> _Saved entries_

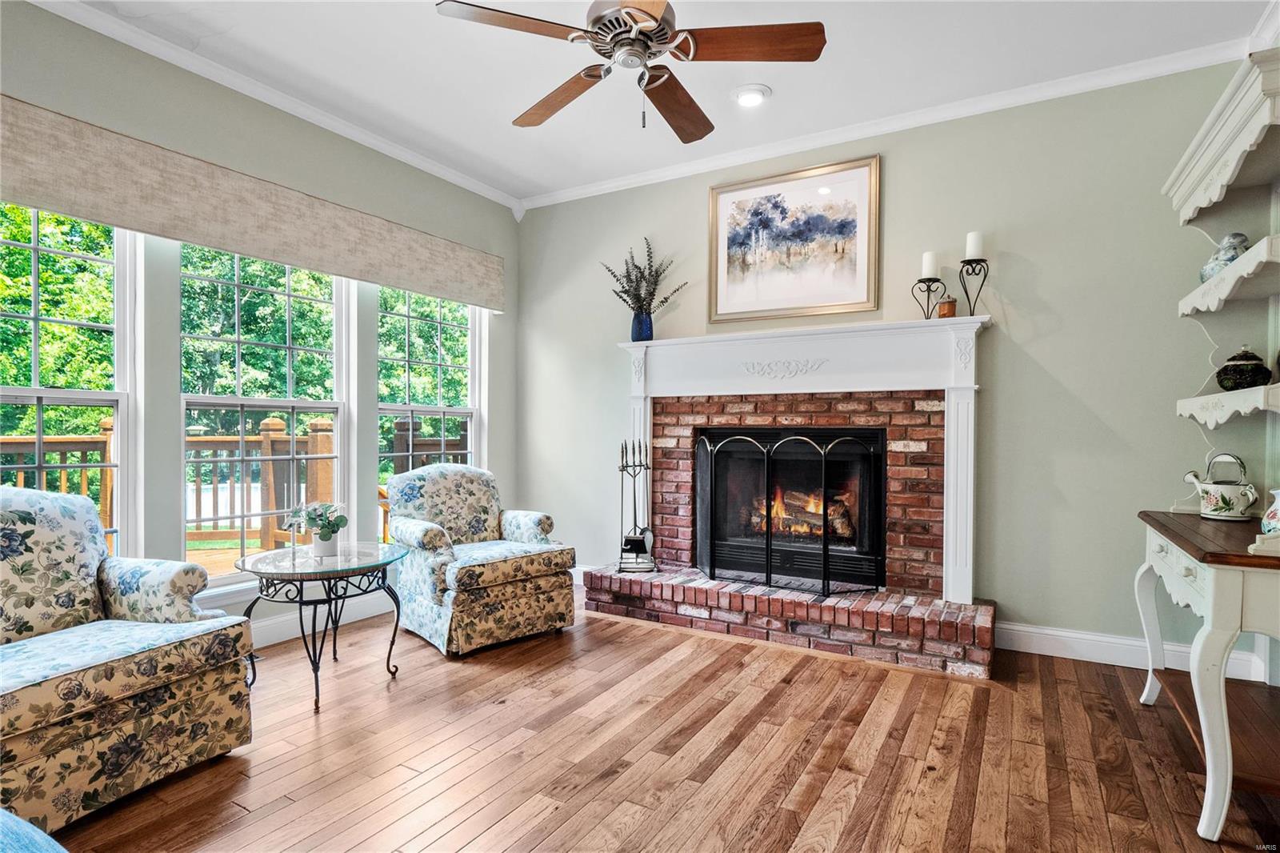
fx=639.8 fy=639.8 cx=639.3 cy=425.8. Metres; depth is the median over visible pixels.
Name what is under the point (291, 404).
window
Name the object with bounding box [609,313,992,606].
fireplace mantel
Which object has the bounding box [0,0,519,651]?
left wall
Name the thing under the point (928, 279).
candle holder
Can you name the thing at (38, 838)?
blue chair
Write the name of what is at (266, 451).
deck railing
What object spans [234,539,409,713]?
glass side table
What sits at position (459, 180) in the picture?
crown molding
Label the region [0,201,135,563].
window
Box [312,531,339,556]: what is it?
flower pot
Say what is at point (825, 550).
fireplace screen
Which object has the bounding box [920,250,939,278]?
candle
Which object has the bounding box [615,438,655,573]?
fireplace tool set
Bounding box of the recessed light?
[732,84,770,106]
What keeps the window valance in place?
attached to the left wall at (507, 252)
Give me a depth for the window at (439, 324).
4.43 m
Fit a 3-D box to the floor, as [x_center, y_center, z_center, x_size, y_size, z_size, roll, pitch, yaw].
[-0.221,1.192,1.510,4.808,0.100,5.595,0,0,30]
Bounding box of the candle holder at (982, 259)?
[957,256,990,317]
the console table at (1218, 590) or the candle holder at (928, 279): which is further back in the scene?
the candle holder at (928, 279)
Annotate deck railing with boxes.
[0,412,464,562]
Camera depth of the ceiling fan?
2.15 m
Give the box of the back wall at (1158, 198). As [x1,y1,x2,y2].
[517,56,1270,666]
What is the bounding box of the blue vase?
[630,309,654,342]
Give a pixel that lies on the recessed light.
(755, 98)
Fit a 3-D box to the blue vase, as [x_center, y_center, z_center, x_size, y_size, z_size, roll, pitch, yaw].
[0.020,-0.639,4.170,0.142,0.198,0.139,0,0,30]
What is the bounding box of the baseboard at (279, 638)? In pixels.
[245,590,395,649]
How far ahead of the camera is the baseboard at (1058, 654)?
3.10 m
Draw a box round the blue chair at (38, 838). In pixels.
[0,809,67,850]
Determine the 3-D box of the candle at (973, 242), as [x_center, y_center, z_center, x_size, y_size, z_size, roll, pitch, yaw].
[1.697,-0.912,3.248,0.076,0.147,0.075,0,0,30]
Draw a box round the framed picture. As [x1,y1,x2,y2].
[707,154,879,322]
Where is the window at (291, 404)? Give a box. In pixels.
[177,241,353,582]
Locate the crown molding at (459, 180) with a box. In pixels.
[22,0,523,212]
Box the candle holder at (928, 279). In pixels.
[911,277,944,318]
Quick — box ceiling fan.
[434,0,825,142]
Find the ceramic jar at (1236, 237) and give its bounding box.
[1199,232,1249,281]
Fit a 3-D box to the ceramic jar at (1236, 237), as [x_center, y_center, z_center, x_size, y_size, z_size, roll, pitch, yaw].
[2.235,-0.632,2.432,0.158,0.197,0.155,0,0,11]
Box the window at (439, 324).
[377,288,484,487]
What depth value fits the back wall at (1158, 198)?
3.25 m
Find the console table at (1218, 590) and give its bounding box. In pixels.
[1136,507,1279,842]
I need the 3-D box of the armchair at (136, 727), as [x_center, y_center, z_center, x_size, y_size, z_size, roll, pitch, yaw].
[-1.923,0.676,2.014,0.904,0.923,0.914,0,0,30]
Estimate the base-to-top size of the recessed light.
0.033 m
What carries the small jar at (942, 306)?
on the fireplace mantel
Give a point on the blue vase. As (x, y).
(645, 324)
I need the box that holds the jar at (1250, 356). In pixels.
[1216,345,1271,390]
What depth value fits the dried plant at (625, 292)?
4.12 m
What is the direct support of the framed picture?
attached to the back wall at (1158, 198)
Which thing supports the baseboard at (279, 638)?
attached to the left wall at (507, 252)
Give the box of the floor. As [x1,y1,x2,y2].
[45,592,1279,852]
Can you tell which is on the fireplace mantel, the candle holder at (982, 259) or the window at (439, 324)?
the candle holder at (982, 259)
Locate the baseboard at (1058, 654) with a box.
[996,621,1273,681]
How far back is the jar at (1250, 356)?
2.33 m
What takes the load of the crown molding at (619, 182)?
attached to the back wall at (1158, 198)
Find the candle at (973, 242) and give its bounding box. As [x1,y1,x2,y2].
[964,230,984,258]
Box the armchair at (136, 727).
[0,487,257,838]
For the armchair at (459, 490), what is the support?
on the floor
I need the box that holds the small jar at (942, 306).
[937,295,957,317]
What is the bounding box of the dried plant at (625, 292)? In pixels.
[600,237,687,314]
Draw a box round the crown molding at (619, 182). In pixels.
[520,35,1255,210]
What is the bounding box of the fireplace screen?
[693,428,883,595]
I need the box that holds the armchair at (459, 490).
[380,464,576,658]
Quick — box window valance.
[0,96,503,309]

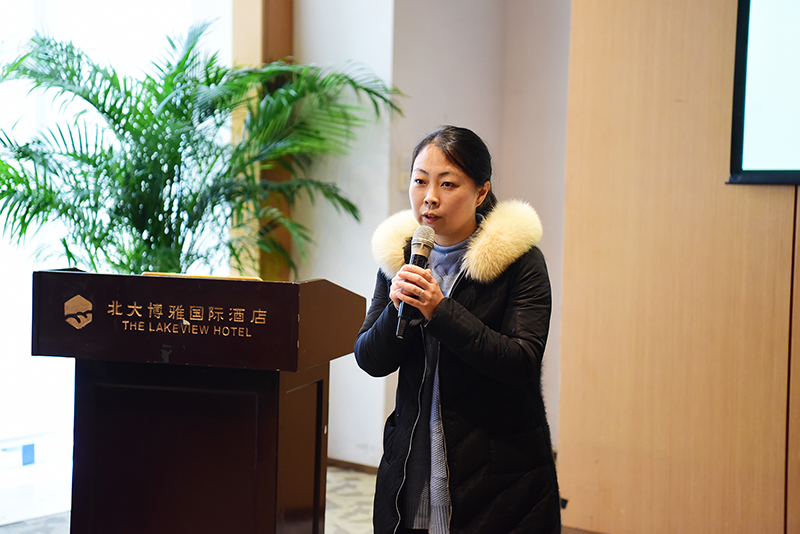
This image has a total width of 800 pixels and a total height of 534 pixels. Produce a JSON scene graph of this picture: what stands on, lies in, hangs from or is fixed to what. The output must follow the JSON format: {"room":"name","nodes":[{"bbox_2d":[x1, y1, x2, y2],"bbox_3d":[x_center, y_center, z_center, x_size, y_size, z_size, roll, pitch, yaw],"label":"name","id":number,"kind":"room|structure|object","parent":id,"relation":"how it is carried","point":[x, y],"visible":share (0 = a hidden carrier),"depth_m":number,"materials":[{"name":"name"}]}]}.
{"room":"event hall","nodes":[
{"label":"event hall","id":0,"kind":"room"},
{"bbox_2d":[0,0,230,506],"bbox_3d":[-1.686,-0.590,6.073,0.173,2.950,2.380,3,3,37],"label":"window","id":1,"kind":"structure","parent":0,"point":[8,333],"depth_m":6.44,"materials":[{"name":"white"}]},
{"bbox_2d":[1,464,385,533],"bbox_3d":[-0.243,1.102,3.514,6.127,0.130,6.217,3,3,37],"label":"floor","id":2,"kind":"structure","parent":0,"point":[342,488],"depth_m":5.91,"materials":[{"name":"carpet"}]},
{"bbox_2d":[32,272,364,533],"bbox_3d":[-0.560,0.522,4.400,0.750,0.978,0.667,3,3,37],"label":"podium","id":3,"kind":"object","parent":2,"relation":"on","point":[296,324],"visible":0.98,"depth_m":4.16,"materials":[{"name":"brown wood"}]},
{"bbox_2d":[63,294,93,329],"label":"emblem","id":4,"kind":"object","parent":3,"relation":"attached to","point":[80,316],"visible":0.94,"depth_m":4.11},
{"bbox_2d":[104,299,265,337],"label":"lettering","id":5,"kind":"object","parent":3,"relation":"attached to","point":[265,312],"visible":0.92,"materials":[{"name":"gold metal"}]},
{"bbox_2d":[143,272,263,280],"bbox_3d":[-0.526,0.030,4.263,0.307,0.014,0.227,3,3,37],"label":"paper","id":6,"kind":"object","parent":3,"relation":"on","point":[180,274],"visible":0.2,"depth_m":4.22,"materials":[{"name":"paper"}]},
{"bbox_2d":[0,19,405,276],"bbox_3d":[-0.949,-0.037,6.121,1.684,1.869,1.712,3,3,37],"label":"potted palm","id":7,"kind":"object","parent":2,"relation":"on","point":[179,232],"visible":0.78,"depth_m":5.89,"materials":[{"name":"green plant"}]},
{"bbox_2d":[355,126,562,533],"bbox_3d":[0.159,0.357,3.986,0.541,1.347,0.584,3,3,37],"label":"woman","id":8,"kind":"object","parent":2,"relation":"on","point":[451,161],"visible":0.98,"depth_m":3.83},
{"bbox_2d":[394,224,434,339],"bbox_3d":[0.031,0.033,4.039,0.093,0.260,0.181,3,3,37],"label":"microphone","id":9,"kind":"object","parent":8,"relation":"in","point":[423,257],"visible":0.88,"depth_m":4.03,"materials":[{"name":"black metal"}]},
{"bbox_2d":[292,0,572,468],"bbox_3d":[0.200,-0.696,6.941,1.665,3.176,0.806,3,3,37],"label":"back wall","id":10,"kind":"structure","parent":0,"point":[373,229],"depth_m":6.80,"materials":[{"name":"paint"}]},
{"bbox_2d":[231,0,293,283],"bbox_3d":[-0.625,-0.649,7.010,0.261,3.147,0.278,3,3,37],"label":"wooden pillar","id":11,"kind":"structure","parent":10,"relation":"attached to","point":[282,41],"depth_m":6.90,"materials":[{"name":"brown wood"}]},
{"bbox_2d":[328,457,378,474],"bbox_3d":[-0.155,0.886,6.764,0.648,0.058,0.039,3,3,37],"label":"baseboard","id":12,"kind":"structure","parent":10,"relation":"attached to","point":[340,461],"depth_m":6.87,"materials":[{"name":"brown wood"}]},
{"bbox_2d":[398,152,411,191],"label":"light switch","id":13,"kind":"object","parent":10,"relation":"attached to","point":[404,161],"visible":0.54,"depth_m":6.71,"materials":[{"name":"white plastic"}]},
{"bbox_2d":[558,0,799,533],"bbox_3d":[2.024,-0.489,4.478,3.473,3.093,0.256,3,3,37],"label":"wood panel wall","id":14,"kind":"structure","parent":0,"point":[614,52],"depth_m":5.21,"materials":[{"name":"brown wood"}]},
{"bbox_2d":[728,0,799,184],"bbox_3d":[1.841,-0.793,4.541,1.765,1.142,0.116,3,3,37],"label":"projection screen","id":15,"kind":"object","parent":14,"relation":"attached to","point":[753,122],"visible":0.99,"depth_m":5.01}
]}

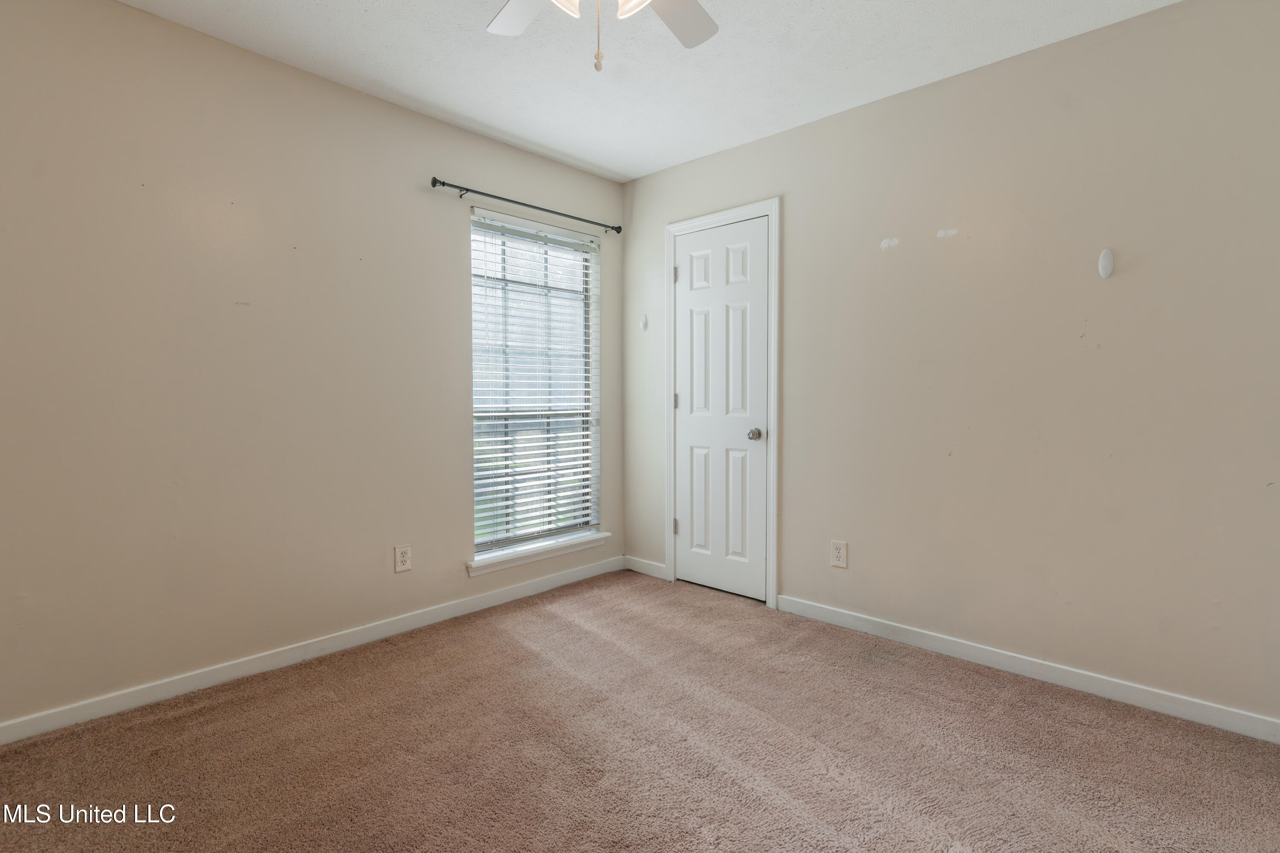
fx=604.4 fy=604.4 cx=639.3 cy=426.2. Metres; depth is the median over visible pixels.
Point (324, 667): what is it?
carpet floor
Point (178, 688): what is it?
baseboard
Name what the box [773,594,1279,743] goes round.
baseboard
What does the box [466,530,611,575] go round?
window sill
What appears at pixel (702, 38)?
ceiling fan
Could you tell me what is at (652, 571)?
baseboard
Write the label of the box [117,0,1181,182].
ceiling
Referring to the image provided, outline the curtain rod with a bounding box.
[429,177,620,232]
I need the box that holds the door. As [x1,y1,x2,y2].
[673,216,770,601]
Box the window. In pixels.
[469,209,600,558]
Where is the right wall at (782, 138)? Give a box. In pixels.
[618,0,1279,729]
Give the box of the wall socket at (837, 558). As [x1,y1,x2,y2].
[829,539,848,568]
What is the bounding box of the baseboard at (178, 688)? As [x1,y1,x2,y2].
[0,555,622,745]
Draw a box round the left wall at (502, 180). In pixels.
[0,0,623,733]
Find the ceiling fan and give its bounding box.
[484,0,719,71]
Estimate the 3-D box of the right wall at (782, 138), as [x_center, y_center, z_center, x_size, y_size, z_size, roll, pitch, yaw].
[1.220,-0.247,2.747,3.627,2.454,0.149,2,3,43]
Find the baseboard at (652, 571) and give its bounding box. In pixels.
[624,555,669,579]
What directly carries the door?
in the door frame
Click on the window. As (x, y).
(499, 264)
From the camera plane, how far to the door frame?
3.17 m
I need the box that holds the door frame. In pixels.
[664,198,779,610]
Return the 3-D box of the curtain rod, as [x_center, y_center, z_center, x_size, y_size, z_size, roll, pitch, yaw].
[-0.572,-1.188,3.322,0.091,0.056,1.230,2,3,43]
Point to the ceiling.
(472, 113)
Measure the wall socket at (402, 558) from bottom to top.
0.123 m
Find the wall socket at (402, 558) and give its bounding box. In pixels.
[393,544,412,572]
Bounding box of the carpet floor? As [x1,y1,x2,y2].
[0,569,1279,852]
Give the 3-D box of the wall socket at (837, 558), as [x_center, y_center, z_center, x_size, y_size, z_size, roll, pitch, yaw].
[0.957,0.614,2.905,0.078,0.125,0.008,2,3,43]
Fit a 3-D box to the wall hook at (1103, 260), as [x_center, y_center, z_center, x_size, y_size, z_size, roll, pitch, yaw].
[1.682,-0.592,2.189,0.048,0.110,0.038,2,3,43]
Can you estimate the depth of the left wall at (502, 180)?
2.30 m
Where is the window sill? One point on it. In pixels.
(532, 558)
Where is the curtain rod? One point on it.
(517, 202)
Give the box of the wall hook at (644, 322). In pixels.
[638,314,648,330]
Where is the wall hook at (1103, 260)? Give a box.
[1097,247,1114,278]
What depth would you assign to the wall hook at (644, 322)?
3.71 m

> _Task item_
Please give the number of lines in the entries above that hold "over", with no other text.

> _Written answer_
2